--- START ---

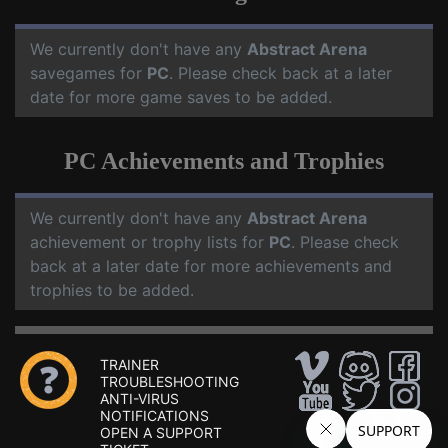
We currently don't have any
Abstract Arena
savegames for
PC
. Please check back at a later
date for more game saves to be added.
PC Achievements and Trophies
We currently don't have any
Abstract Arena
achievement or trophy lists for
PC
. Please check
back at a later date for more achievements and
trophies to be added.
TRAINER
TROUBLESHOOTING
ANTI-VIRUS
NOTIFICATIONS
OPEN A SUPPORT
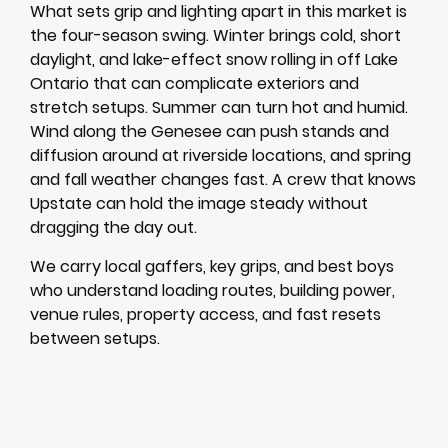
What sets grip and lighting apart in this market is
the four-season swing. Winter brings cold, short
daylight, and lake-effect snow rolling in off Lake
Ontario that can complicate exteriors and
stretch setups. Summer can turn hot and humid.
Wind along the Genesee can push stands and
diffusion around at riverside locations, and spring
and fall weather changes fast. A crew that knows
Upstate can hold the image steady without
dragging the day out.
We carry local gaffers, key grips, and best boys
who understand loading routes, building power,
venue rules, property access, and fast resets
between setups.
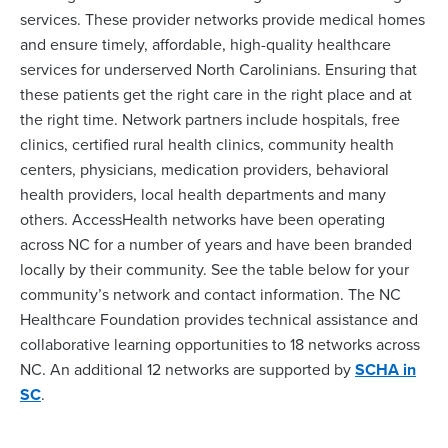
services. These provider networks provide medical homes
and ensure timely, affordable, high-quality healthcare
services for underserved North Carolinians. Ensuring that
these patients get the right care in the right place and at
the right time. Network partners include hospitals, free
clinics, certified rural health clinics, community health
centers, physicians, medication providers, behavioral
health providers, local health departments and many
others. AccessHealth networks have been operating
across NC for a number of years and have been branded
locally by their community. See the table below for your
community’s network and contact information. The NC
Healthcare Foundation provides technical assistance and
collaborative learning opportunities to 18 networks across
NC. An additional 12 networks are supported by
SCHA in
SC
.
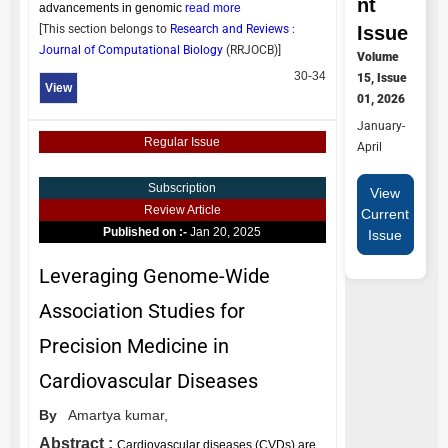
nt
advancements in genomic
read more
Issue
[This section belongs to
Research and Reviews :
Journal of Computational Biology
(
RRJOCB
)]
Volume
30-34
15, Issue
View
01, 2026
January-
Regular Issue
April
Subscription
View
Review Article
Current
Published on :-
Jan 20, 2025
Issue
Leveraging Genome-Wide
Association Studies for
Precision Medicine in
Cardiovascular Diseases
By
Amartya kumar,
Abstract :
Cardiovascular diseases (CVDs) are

--- END ---

WORK TO BE COMPLETED:
Report how many lines of the entries include the word "setups", and let the number stand alone.

TASK RESULT:
2